(The request):
Please write out, word for word, the part of the excerpt on tax appeal grounds starting with "In the assessee raised" and going on through "amounting to Rs.56,29,564/-.".

(Text excerpt):
((

In the assessee raised the following grounds ;
“1. The order of the learned appellate authority is bad in law. 2. The ld. appellate authority erred in conforming the action of the learned AO in not considering the assesee’s claim towards contributions/ assistance/ grants given to PACS and DCCB Development Bank amounting to Rs.6,13,74,622/-.
The ld. appellate authority erred in confirming the action of the ld.AO in not considering the assessee’s claim for payment towards farmers welfare fund amounting to Rs.56,29,564/-.
4. The ld.appellate authority erred in confirming action of ld.AO in not considering the assessee’s claim for payment towards rural farmers socio- economic development fund amounting toRs.20,54,564/-.
5. The LAA erred in not following the directions issued by the Hon’ble ITAT vide its order dated dated 28-02-2013.
In the assessee has raised the following grounds;
“1. The order of the learned appellate authority is bad in law. 2. The ld. appellate authority erred in confirming the action of the learned AO in not considering the assessee’s claim towards the payment made to common good fund amounting to Rs.10,00,000/-. 3. The ld. appellate authority erred in confirming the action of the ld.AO in not considering the assessee’s claim towards farmers welfare fund amounting to Rs.39,63,000/-
4. The ld.appellate authority erred in confirming action of ld.AO in not considering the assessee’s claim towards rural farmers socio-economic development fund amounting to Rs.11.10,000/-.

))

(Dataset items):
((

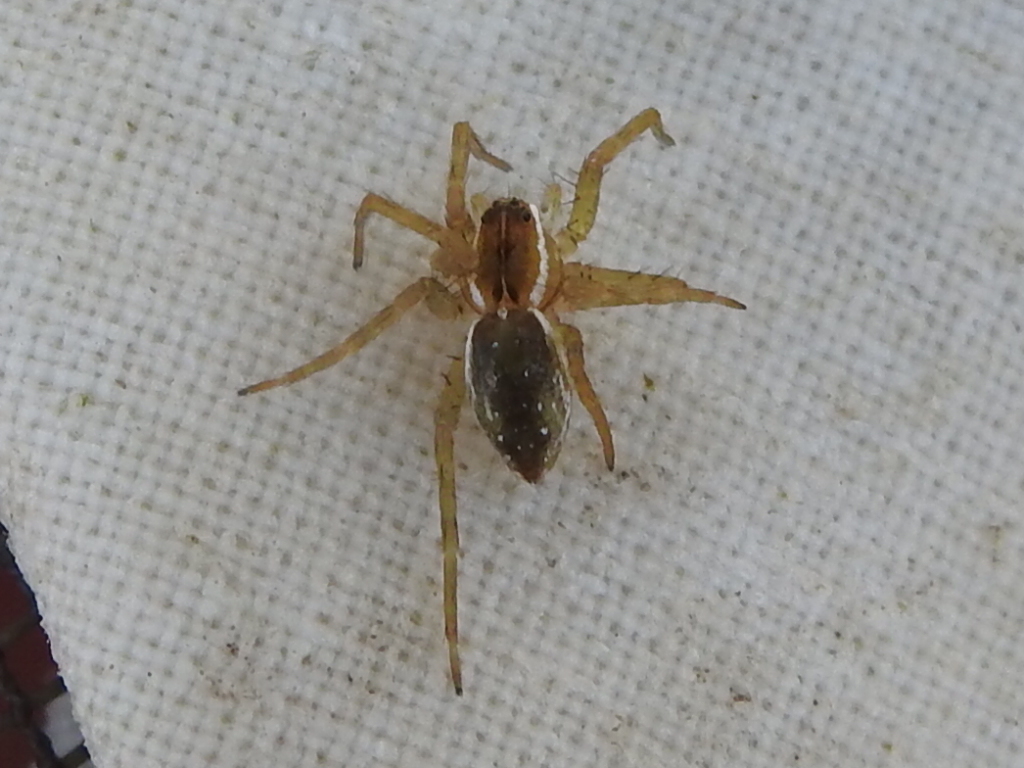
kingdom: Animalia
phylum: Arthropoda
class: Arachnida
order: Araneae
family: Pisauridae
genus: Dolomedes
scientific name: Dolomedes triton
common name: Six-spotted fishing spider
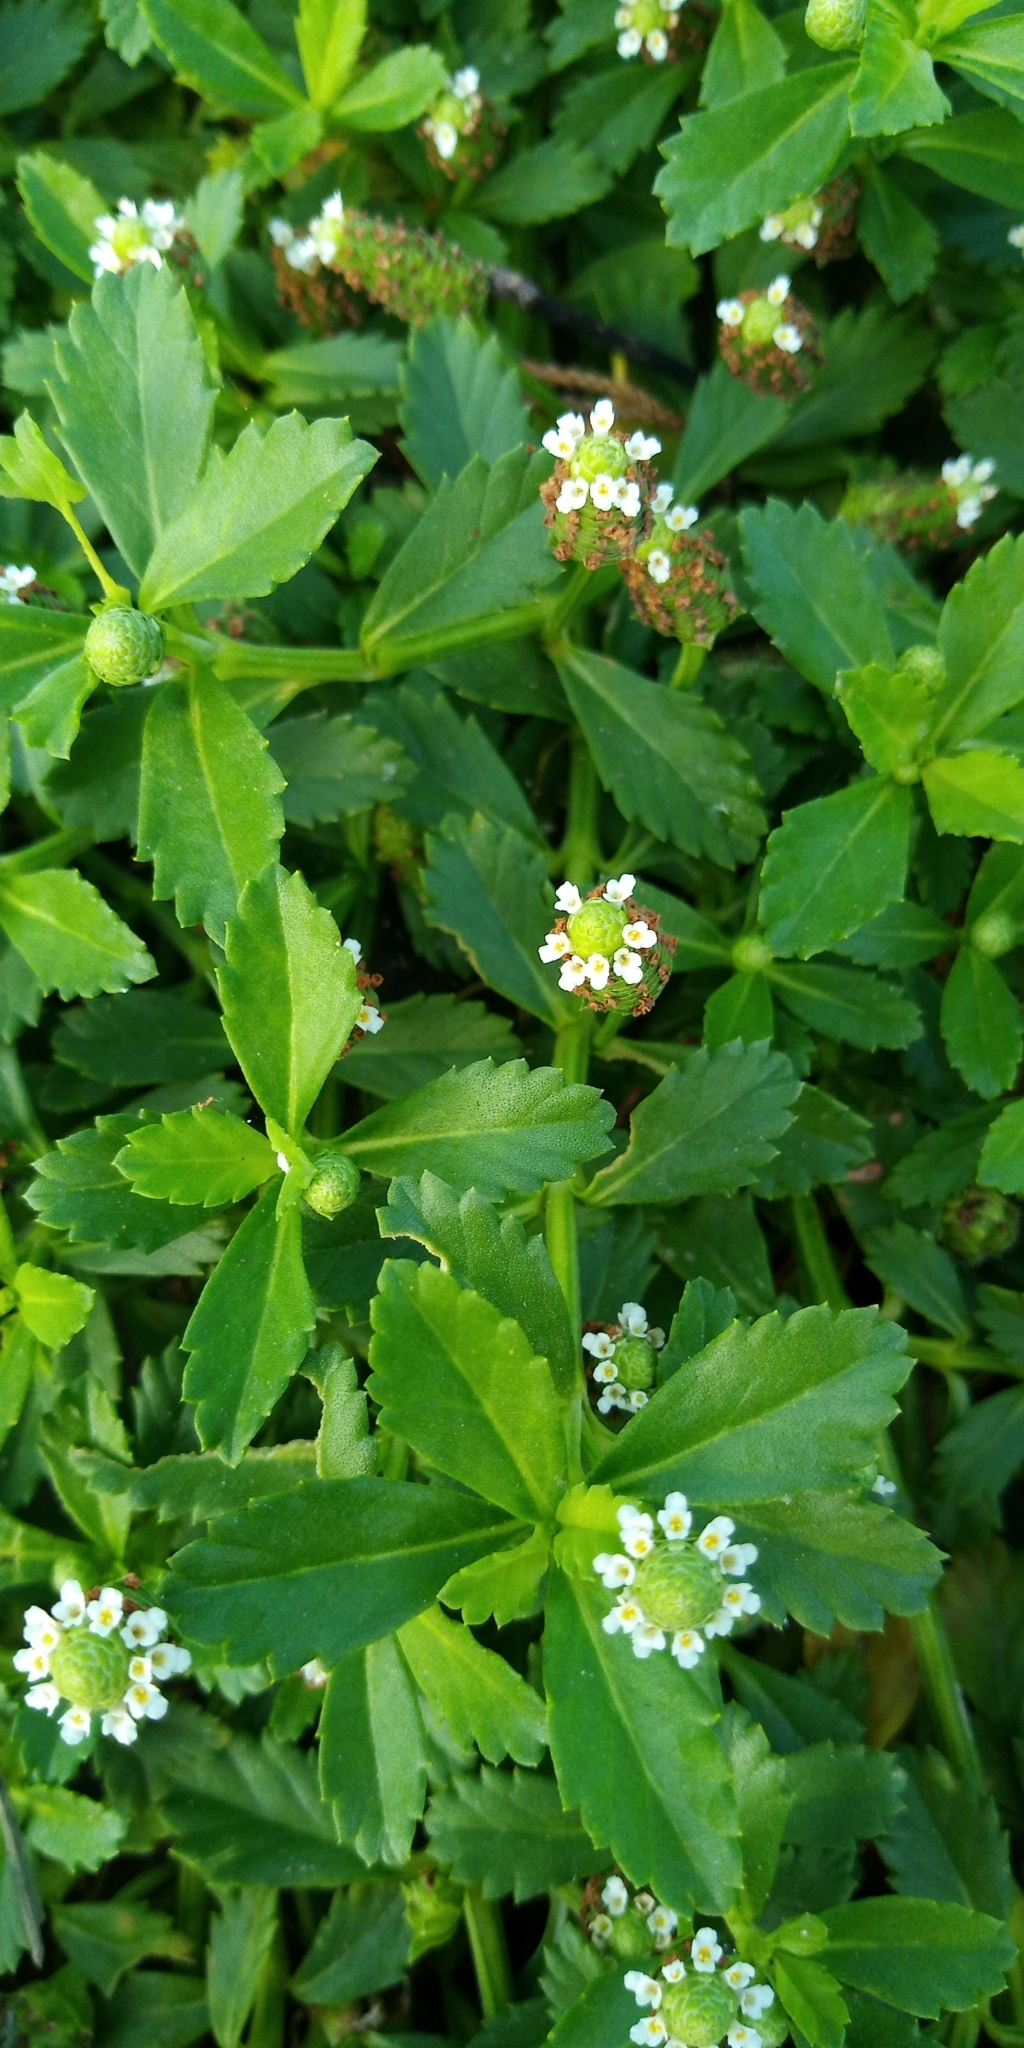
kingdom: Plantae
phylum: Tracheophyta
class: Magnoliopsida
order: Lamiales
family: Verbenaceae
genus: Phyla
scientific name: Phyla nodiflora
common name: Frogfruit
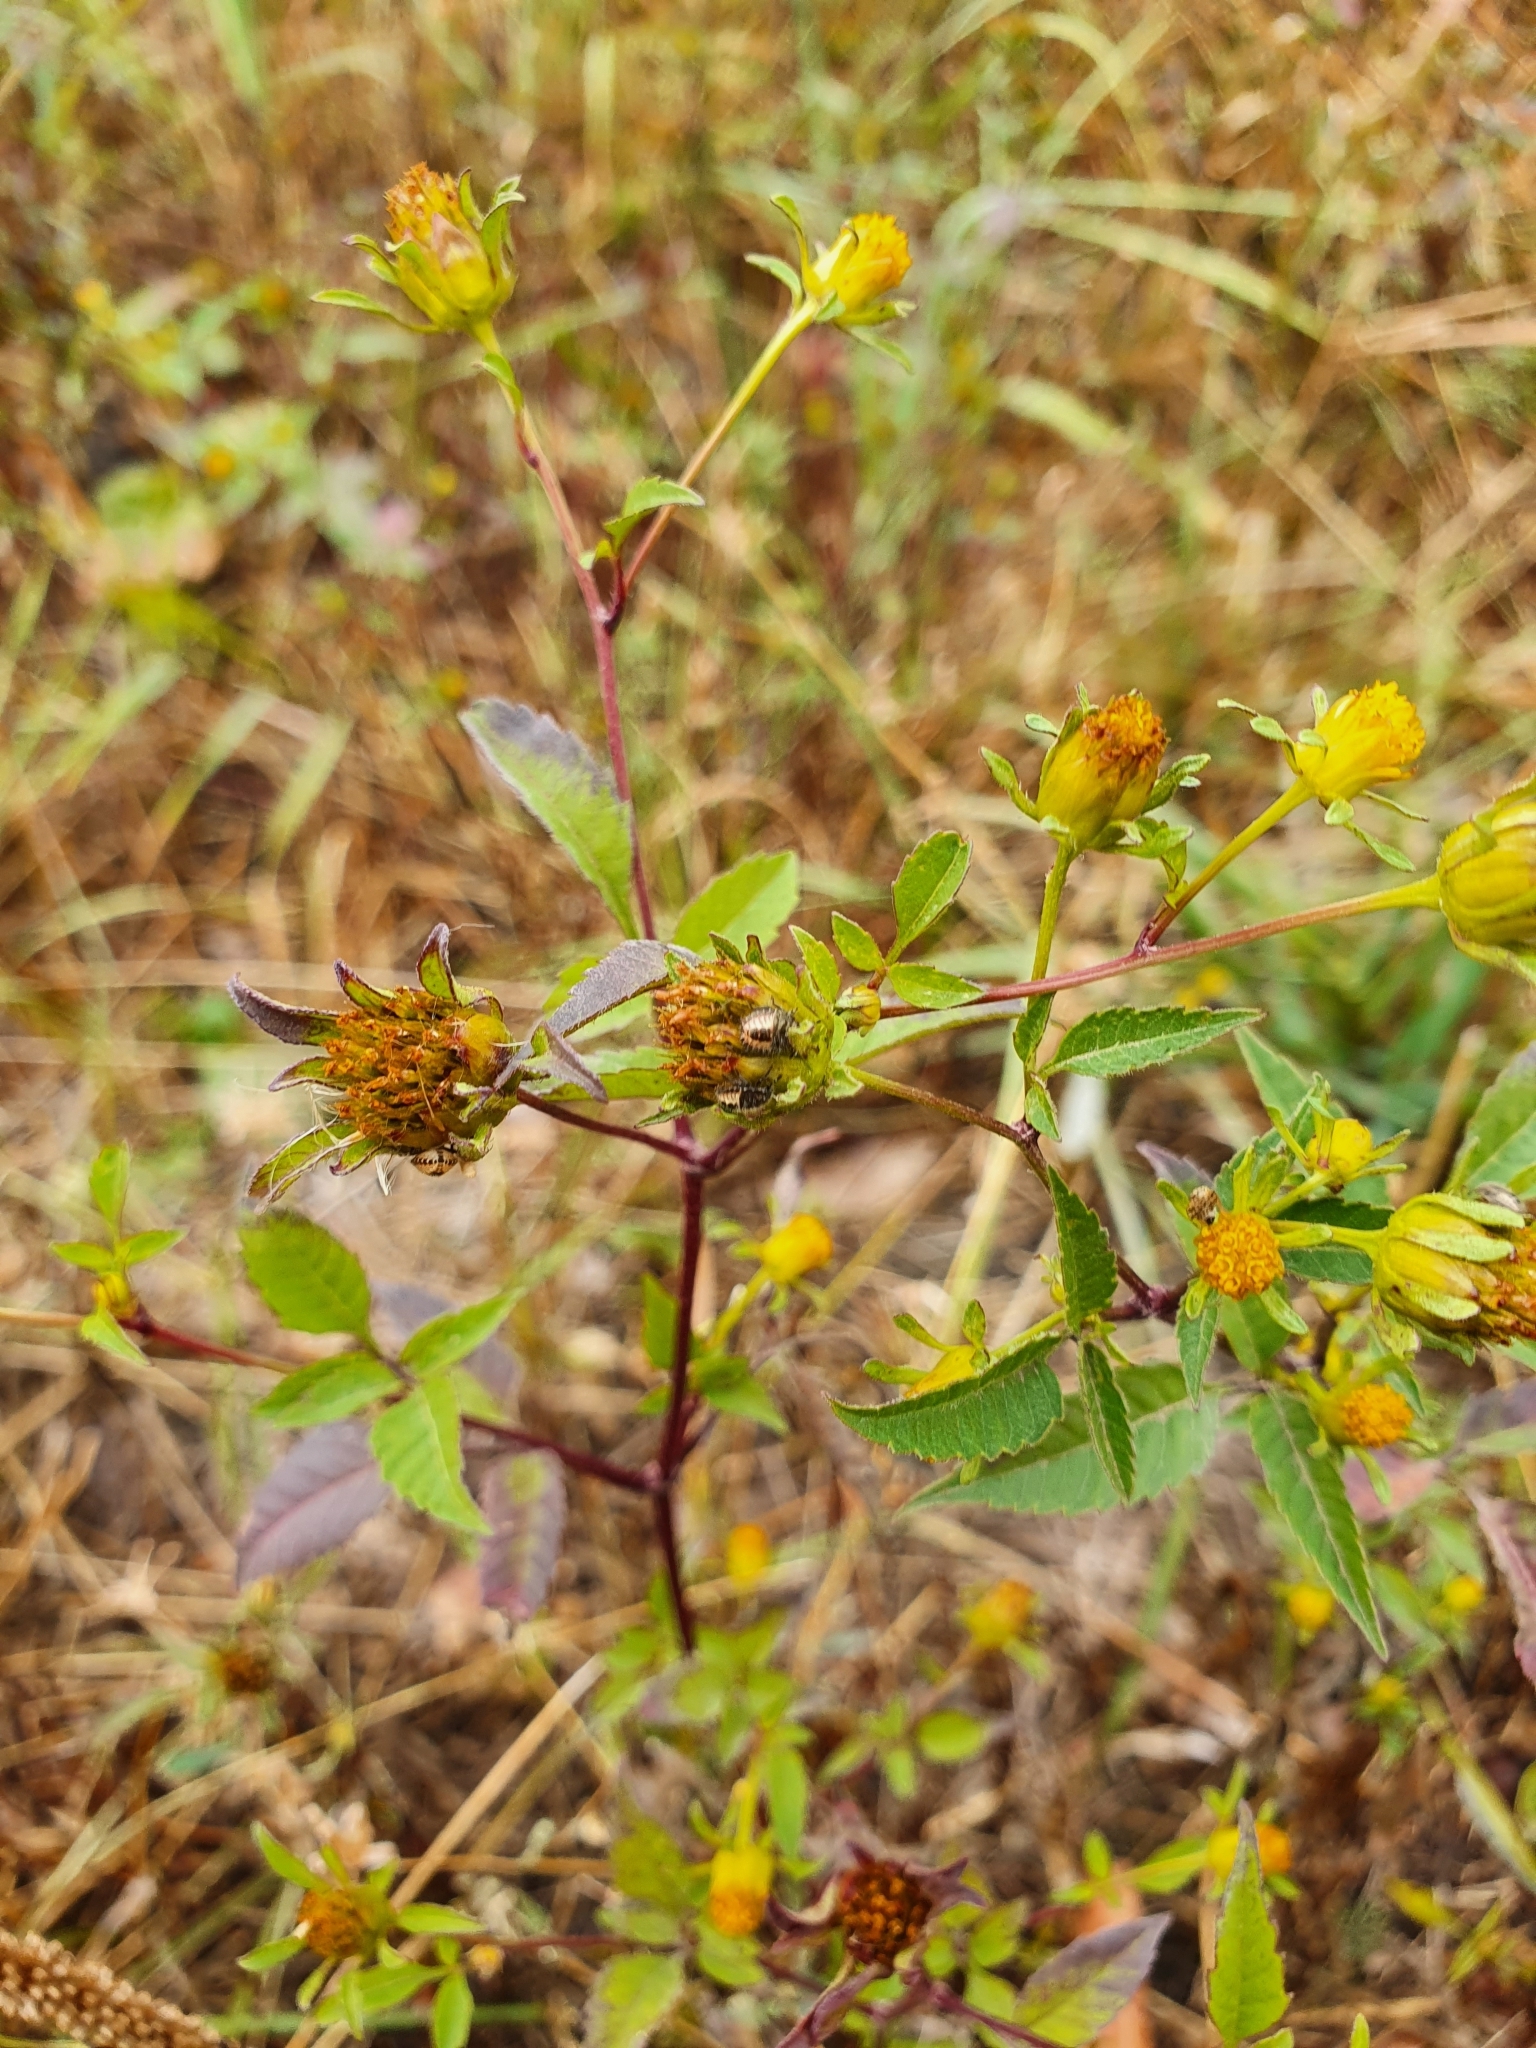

))

(Solution below):
In the assessee raised the following grounds ;
“1. The order of the learned appellate authority is bad in law. 2. The ld. appellate authority erred in conforming the action of the learned AO in not considering the assesee’s claim towards contributions/ assistance/ grants given to PACS and DCCB Development Bank amounting to Rs.6,13,74,622/-.
The ld. appellate authority erred in confirming the action of the ld.AO in not considering the assessee’s claim for payment towards farmers welfare fund amounting to Rs.56,29,564/-.